> _JOB_
Below are lines of data, and only some are wanted. Please repeat exactly those from the line that has "38004 | 08/17/2016" through the line that has "01-52-476 | $845.99 |".

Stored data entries
*** Begin section ***

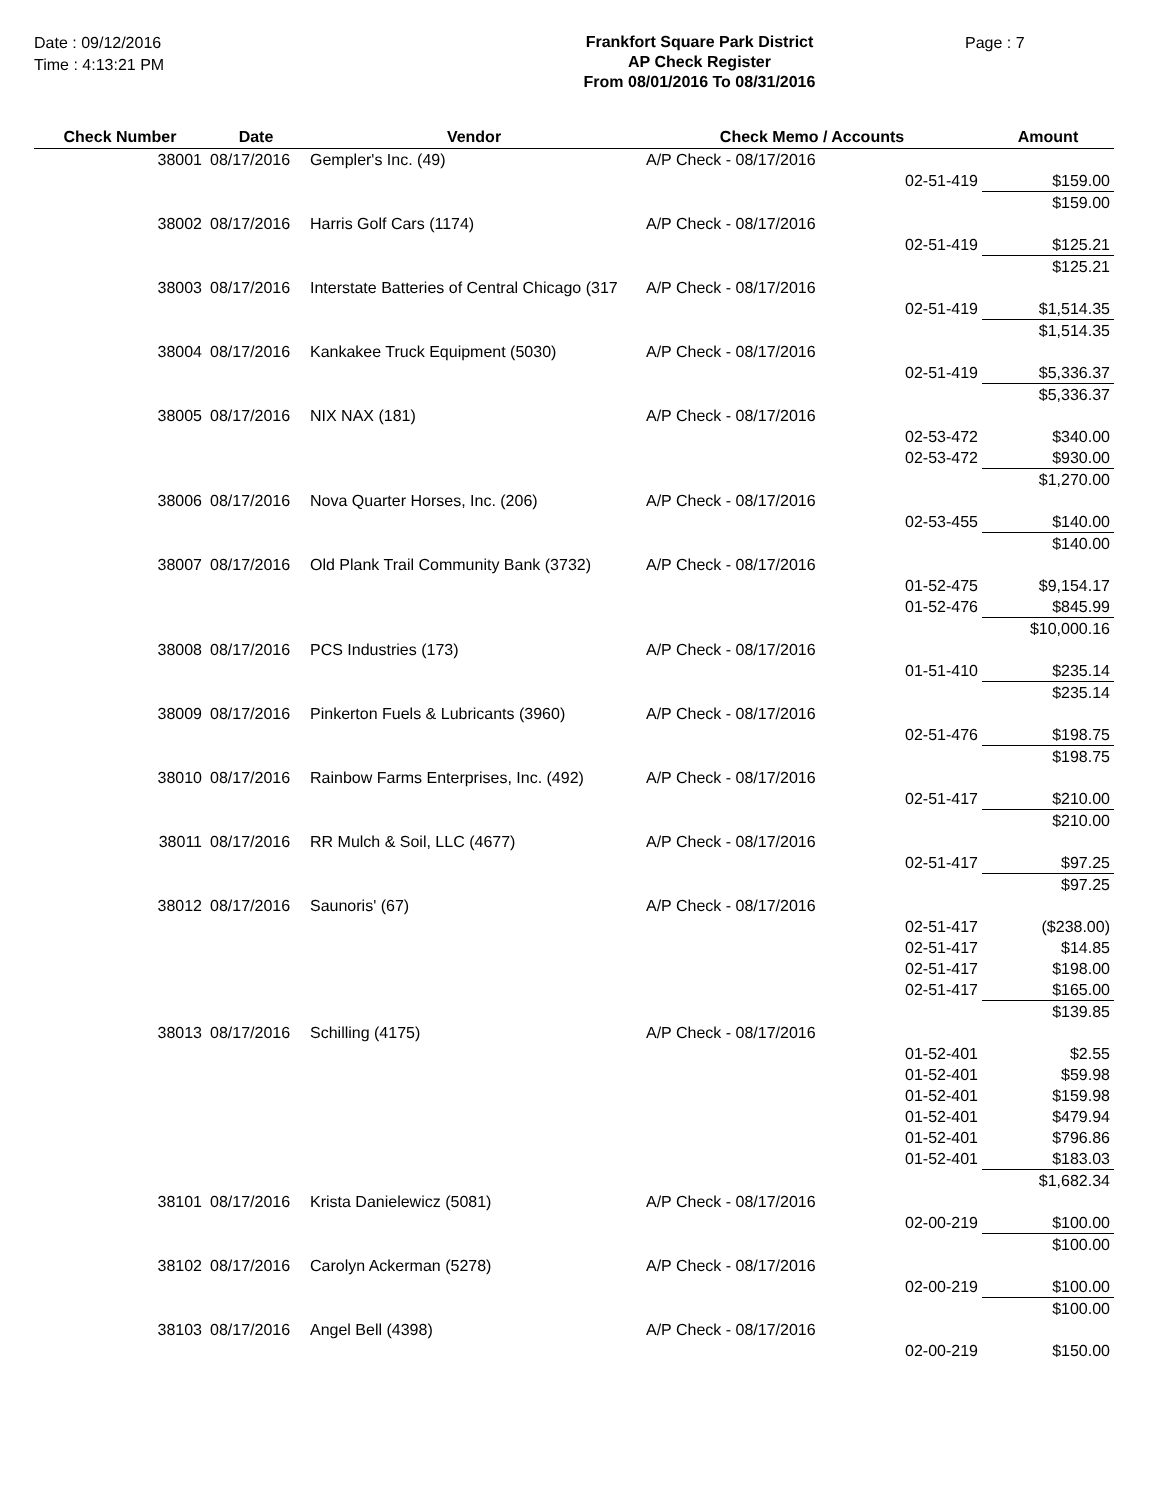Date : 09/12/2016
Time : 4:13:21 PM
Frankfort Square Park District
AP Check Register
From 08/01/2016 To 08/31/2016
Page : 7
| Check Number | Date | Vendor | Check Memo / Accounts | | Amount |
| --- | --- | --- | --- | --- | --- |
| 38001 | 08/17/2016 | Gempler's Inc. (49) | A/P Check - 08/17/2016 | | |
| | | | | 02-51-419 | $159.00 |
| | | | | | $159.00 |
| 38002 | 08/17/2016 | Harris Golf Cars (1174) | A/P Check - 08/17/2016 | | |
| | | | | 02-51-419 | $125.21 |
| | | | | | $125.21 |
| 38003 | 08/17/2016 | Interstate Batteries of Central Chicago (317 | A/P Check - 08/17/2016 | | |
| | | | | 02-51-419 | $1,514.35 |
| | | | | | $1,514.35 |
| 38004 | 08/17/2016 | Kankakee Truck Equipment (5030) | A/P Check - 08/17/2016 | | |
| | | | | 02-51-419 | $5,336.37 |
| | | | | | $5,336.37 |
| 38005 | 08/17/2016 | NIX NAX (181) | A/P Check - 08/17/2016 | | |
| | | | | 02-53-472 | $340.00 |
| | | | | 02-53-472 | $930.00 |
| | | | | | $1,270.00 |
| 38006 | 08/17/2016 | Nova Quarter Horses, Inc. (206) | A/P Check - 08/17/2016 | | |
| | | | | 02-53-455 | $140.00 |
| | | | | | $140.00 |
| 38007 | 08/17/2016 | Old Plank Trail Community Bank (3732) | A/P Check - 08/17/2016 | | |
| | | | | 01-52-475 | $9,154.17 |
| | | | | 01-52-476 | $845.99 |
| | | | | | $10,000.16 |
| 38008 | 08/17/2016 | PCS Industries (173) | A/P Check - 08/17/2016 | | |
| | | | | 01-51-410 | $235.14 |
| | | | | | $235.14 |
| 38009 | 08/17/2016 | Pinkerton Fuels & Lubricants (3960) | A/P Check - 08/17/2016 | | |
| | | | | 02-51-476 | $198.75 |
| | | | | | $198.75 |
| 38010 | 08/17/2016 | Rainbow Farms Enterprises, Inc. (492) | A/P Check - 08/17/2016 | | |
| | | | | 02-51-417 | $210.00 |
| | | | | | $210.00 |
| 38011 | 08/17/2016 | RR Mulch & Soil, LLC (4677) | A/P Check - 08/17/2016 | | |
| | | | | 02-51-417 | $97.25 |
| | | | | | $97.25 |
| 38012 | 08/17/2016 | Saunoris' (67) | A/P Check - 08/17/2016 | | |
| | | | | 02-51-417 | ($238.00) |
| | | | | 02-51-417 | $14.85 |
| | | | | 02-51-417 | $198.00 |
| | | | | 02-51-417 | $165.00 |
| | | | | | $139.85 |
| 38013 | 08/17/2016 | Schilling (4175) | A/P Check - 08/17/2016 | | |
| | | | | 01-52-401 | $2.55 |
| | | | | 01-52-401 | $59.98 |
| | | | | 01-52-401 | $159.98 |
| | | | | 01-52-401 | $479.94 |
| | | | | 01-52-401 | $796.86 |
| | | | | 01-52-401 | $183.03 |
| | | | | | $1,682.34 |
| 38101 | 08/17/2016 | Krista Danielewicz (5081) | A/P Check - 08/17/2016 | | |
| | | | | 02-00-219 | $100.00 |
| | | | | | $100.00 |
| 38102 | 08/17/2016 | Carolyn Ackerman (5278) | A/P Check - 08/17/2016 | | |
| | | | | 02-00-219 | $100.00 |
| | | | | | $100.00 |
| 38103 | 08/17/2016 | Angel Bell (4398) | A/P Check - 08/17/2016 | | |
| | | | | 02-00-219 | $150.00 |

*** End section ***

> _TASK SOLUTION_
| 38004 | 08/17/2016 | Kankakee Truck Equipment (5030) | A/P Check - 08/17/2016 | | |
| | | | | 02-51-419 | $5,336.37 |
| | | | | | $5,336.37 |
| 38005 | 08/17/2016 | NIX NAX (181) | A/P Check - 08/17/2016 | | |
| | | | | 02-53-472 | $340.00 |
| | | | | 02-53-472 | $930.00 |
| | | | | | $1,270.00 |
| 38006 | 08/17/2016 | Nova Quarter Horses, Inc. (206) | A/P Check - 08/17/2016 | | |
| | | | | 02-53-455 | $140.00 |
| | | | | | $140.00 |
| 38007 | 08/17/2016 | Old Plank Trail Community Bank (3732) | A/P Check - 08/17/2016 | | |
| | | | | 01-52-475 | $9,154.17 |
| | | | | 01-52-476 | $845.99 |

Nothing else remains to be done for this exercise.